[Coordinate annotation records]
** Start **
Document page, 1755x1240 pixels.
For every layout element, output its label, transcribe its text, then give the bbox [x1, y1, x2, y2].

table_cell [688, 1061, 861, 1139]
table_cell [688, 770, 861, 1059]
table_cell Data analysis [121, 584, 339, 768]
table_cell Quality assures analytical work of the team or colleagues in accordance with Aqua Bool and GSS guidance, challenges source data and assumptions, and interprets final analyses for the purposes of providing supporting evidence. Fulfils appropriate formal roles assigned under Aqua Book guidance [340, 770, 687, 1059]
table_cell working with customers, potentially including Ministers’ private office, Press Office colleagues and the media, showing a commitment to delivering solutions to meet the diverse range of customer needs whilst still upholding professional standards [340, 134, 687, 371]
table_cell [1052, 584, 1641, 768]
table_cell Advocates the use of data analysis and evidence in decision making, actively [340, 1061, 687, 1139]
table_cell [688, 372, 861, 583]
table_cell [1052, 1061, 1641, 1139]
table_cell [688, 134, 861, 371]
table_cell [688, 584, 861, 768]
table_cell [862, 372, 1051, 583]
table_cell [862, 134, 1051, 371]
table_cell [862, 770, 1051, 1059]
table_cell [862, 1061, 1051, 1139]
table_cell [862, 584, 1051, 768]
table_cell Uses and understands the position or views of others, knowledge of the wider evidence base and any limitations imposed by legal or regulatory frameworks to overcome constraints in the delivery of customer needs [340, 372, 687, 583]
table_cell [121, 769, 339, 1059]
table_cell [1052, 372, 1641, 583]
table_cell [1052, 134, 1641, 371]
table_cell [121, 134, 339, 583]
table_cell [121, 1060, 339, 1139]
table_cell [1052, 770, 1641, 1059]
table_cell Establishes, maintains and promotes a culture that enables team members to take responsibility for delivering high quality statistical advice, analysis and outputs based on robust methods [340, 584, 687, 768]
** End **
** Start **
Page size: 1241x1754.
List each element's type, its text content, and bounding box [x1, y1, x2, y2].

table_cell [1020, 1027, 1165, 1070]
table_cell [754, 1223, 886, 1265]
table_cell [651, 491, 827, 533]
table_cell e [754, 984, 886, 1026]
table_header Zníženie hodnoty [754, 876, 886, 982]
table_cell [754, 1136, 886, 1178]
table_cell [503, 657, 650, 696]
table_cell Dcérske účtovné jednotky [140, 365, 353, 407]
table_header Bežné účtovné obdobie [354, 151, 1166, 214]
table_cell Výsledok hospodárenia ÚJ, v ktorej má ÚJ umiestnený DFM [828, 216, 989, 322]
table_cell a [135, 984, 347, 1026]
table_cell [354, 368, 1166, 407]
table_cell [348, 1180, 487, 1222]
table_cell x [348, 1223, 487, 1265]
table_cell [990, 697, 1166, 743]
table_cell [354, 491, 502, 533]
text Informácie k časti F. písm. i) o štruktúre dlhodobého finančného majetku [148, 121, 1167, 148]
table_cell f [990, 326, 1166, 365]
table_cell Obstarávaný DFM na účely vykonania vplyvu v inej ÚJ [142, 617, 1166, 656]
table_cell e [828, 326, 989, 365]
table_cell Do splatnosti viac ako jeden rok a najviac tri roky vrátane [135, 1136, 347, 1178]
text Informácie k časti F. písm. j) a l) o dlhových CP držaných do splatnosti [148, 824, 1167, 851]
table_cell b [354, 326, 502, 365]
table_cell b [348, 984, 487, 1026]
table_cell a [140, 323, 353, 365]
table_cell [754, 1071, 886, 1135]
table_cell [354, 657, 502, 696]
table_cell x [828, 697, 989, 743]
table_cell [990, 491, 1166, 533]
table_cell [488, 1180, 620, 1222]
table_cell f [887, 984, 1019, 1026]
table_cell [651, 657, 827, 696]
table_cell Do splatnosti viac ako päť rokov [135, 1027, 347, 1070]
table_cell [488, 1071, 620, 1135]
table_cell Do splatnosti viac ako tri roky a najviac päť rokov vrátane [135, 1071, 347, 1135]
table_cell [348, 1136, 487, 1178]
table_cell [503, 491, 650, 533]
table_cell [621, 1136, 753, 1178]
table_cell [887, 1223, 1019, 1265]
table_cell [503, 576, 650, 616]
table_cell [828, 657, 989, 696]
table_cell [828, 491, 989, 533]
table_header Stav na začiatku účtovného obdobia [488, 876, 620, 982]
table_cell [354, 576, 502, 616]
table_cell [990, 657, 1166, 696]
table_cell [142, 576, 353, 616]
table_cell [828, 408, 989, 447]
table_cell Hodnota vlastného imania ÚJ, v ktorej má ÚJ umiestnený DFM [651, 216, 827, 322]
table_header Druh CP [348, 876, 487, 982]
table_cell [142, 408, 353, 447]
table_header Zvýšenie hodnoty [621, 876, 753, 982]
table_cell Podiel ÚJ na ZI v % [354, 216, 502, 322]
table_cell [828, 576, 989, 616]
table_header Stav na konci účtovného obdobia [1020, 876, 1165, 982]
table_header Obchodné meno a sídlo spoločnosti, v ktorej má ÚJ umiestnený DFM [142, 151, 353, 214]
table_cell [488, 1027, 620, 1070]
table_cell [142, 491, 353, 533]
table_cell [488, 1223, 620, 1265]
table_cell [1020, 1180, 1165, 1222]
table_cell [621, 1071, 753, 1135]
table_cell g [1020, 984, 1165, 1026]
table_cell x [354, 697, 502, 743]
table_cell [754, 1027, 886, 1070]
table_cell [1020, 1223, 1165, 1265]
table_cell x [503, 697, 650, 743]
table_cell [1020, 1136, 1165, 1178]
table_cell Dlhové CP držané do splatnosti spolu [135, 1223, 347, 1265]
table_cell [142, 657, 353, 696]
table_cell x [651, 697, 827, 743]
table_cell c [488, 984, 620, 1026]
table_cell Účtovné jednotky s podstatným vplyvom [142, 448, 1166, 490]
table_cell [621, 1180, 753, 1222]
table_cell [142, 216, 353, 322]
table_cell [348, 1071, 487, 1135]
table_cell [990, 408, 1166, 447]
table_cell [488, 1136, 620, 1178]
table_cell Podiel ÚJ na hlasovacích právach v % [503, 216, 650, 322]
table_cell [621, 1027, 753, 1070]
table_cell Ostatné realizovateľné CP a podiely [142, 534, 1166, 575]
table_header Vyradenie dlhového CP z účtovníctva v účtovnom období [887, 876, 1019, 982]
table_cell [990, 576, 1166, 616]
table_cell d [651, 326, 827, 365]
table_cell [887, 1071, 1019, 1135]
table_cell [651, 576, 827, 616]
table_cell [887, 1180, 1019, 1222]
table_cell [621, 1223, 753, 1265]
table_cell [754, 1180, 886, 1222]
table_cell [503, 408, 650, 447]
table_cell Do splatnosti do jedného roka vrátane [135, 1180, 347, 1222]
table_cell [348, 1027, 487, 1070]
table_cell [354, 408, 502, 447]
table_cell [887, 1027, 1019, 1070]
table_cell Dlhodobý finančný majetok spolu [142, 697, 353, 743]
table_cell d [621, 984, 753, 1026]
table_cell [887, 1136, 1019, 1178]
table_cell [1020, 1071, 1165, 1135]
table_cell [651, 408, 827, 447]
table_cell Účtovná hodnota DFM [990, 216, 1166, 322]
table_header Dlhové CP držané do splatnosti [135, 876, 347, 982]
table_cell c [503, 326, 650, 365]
** End **
-- WHAT YOU ARE ASKED TO DO --
Render as a Markdown table with the columns "Row" and "Line" the lines starting at the line that contains "Document page, 1755x1240 pixels." and ending after the line that contains "For every layout", omitting any blank lines.

-- PROBLEM SOLUTION --
| Row | Line |
|---|---|
| 1 | Document page, 1755x1240 pixels. |
| 2 | For every layout element, output its label, transcribe its text, then give the bbox [x1, y1, x2, y2]. |